A precondition for identifying allergens and detecting sensitization of patients is the presence of specific serum IgEs targeted to proteins of A. versicolor. Reactivity is detected on blot membranes loaded with electrophoretically separated proteins of A. versicolor. A band or spot is detected in a subsequent immunostaining using secondary anti-IgE antibodies (coupled to alkaline phosphatase), and each one represents an allergenic protein.

FIG. 1 shows 2D and 1D immunostaining of a patient exhibiting specific reaction to spore proteins of A. versicolor. The marked area represents protein spots most frequently detected in 2D immunostaining.

A.v.=Aspergillus versicolor, A.f.=Aspergillus fumigatus, P.e.=Penicilium expansum.

Initial analysis of patient serums using 1D immunostaining showed positive reaction to allergen extracts of the molds A. versicolor, A. fumigatus or P. expansum in 47 out of 100 patients who had attended treatment for general allergic symptoms. Conspicuously, there was not even one patient serum that reacted exclusively to A. fumigatus or P. expansum (see FIG. 2). However, among the 47 positive patient serums there were 31 serums that reacted to all mold extracts, while 8 serums reacted only to A. versicolor. These data demonstrate that a test based on extracts of A. fumigatus or P. expansum does not automatically detect sensitization to A. versicolor.

FIG. 2 shows an intersection diagram to illustrate the reactivity of patient serums to the spore proteins of the molds A. versicolor, A. fumigatus and P. expansum in 1D immunostaining, wherein the numbering corresponds to the number of reactive serums. Reaction only to Aspergillus versicolor (8, white), reaction only to Aspergillus fumigatus (0, shaded), reaction only to Penicilium expansum (0, mesh), reaction to Penicilium expansum and Aspergillus fumigatus (1), reaction to Aspergillus versicolor and Penicilium expansum (1), reaction to Aspergillus versicolor and Aspergillus fumigatus (7), reaction to all three molds (31), total number of patients (100, gray).

Immunodetection of Allergens

Here, detection of allergens via mediation of the patients' own IgE antibodies is the method of finding the allergens and simultaneously the proof of principle for a method of detecting sensitization of these patients based on the patients' own IgE antibodies. On the one hand, sensitization can be detected using the Western blot procedures described herein, but it is also possible to switch to the ELISA format. However, primary detection of the allergen proceeds via the patients' own IgE antibodies in the ELISA format as well.

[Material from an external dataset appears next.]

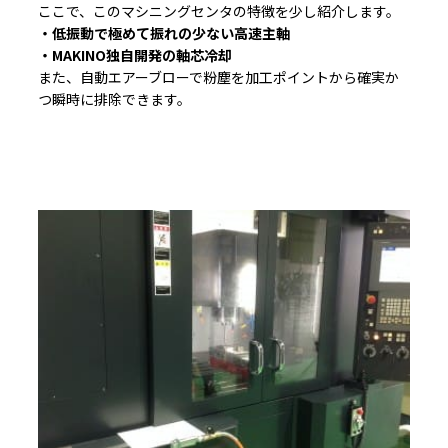
ここで、このマシニングセンタの特徴を少し紹介します。
・低振動で極めて振れの少ない高速主軸
・MAKINO独自開発の軸芯冷却
また、自動エアーブローで粉塵を加工ポイントから確実か
つ瞬時に排除できます。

Furthermore, the data obtained permit identification of allergens from spores of A. versicolor. For identification, the allergens that had been recognized were cut out of the 2D gels, tryptically digested, and the peptide masses as well as the fragment masses thereof were measured using mass spectrometry (see FIG. 3, cf. Table 1). The three major allergens were found in more than 70% of the patients analyzed and showed the strongest reaction intensity in 2D immunostaining. Similarly, the four other allergens were found in more than 50% of the patients.

FIG. 3 shows the proteins of A. versicolor separated according to isoelectric point and molecular weight in a 2D gel. Table 1 summarizes the characterization of the allergens found.